Your assignment:
Please write out the records word for word, from their start through the line containing "and collaboration that the program offers. It", inclusive, and leave the pictures out.

Record extracts:
════

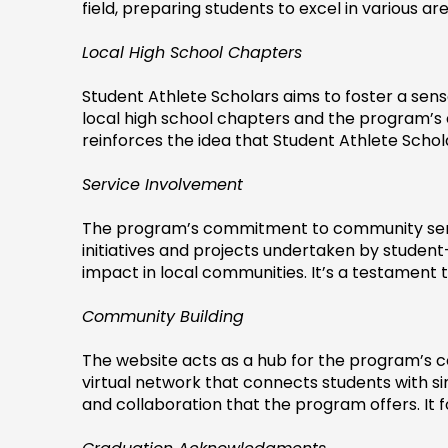
field, preparing students to excel in various area
Local High School Chapters
Student Athlete Scholars aims to foster a sens
local high school chapters and the program’
reinforces the idea that Student Athlete Schol
Service Involvement
The program’s commitment to community service
initiatives and projects undertaken by student-
impact in local communities. It’s a testament 
Community Building
The website acts as a hub for the program’s co
virtual network that connects students with sim
and collaboration that the program offers. It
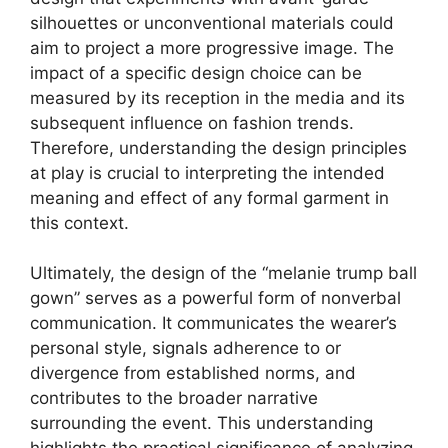
silhouettes or unconventional materials could
aim to project a more progressive image. The
impact of a specific design choice can be
measured by its reception in the media and its
subsequent influence on fashion trends.
Therefore, understanding the design principles
at play is crucial to interpreting the intended
meaning and effect of any formal garment in
this context.
Ultimately, the design of the “melanie trump ball
gown” serves as a powerful form of nonverbal
communication. It communicates the wearer’s
personal style, signals adherence to or
divergence from established norms, and
contributes to the broader narrative
surrounding the event. This understanding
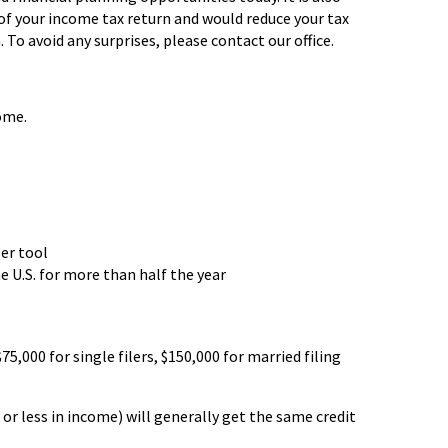
 of your income tax return and would reduce your tax
. To avoid any surprises, please contact our office.
ome.
ler tool
e U.S. for more than half the year
75,000 for single filers, $150,000 for married filing
 or less in income) will generally get the same credit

════

Written reply:
field, preparing students to excel in various area
Local High School Chapters
Student Athlete Scholars aims to foster a sens
local high school chapters and the program’
reinforces the idea that Student Athlete Schol
Service Involvement
The program’s commitment to community service
initiatives and projects undertaken by student-
impact in local communities. It’s a testament 
Community Building
The website acts as a hub for the program’s co
virtual network that connects students with sim
and collaboration that the program offers. It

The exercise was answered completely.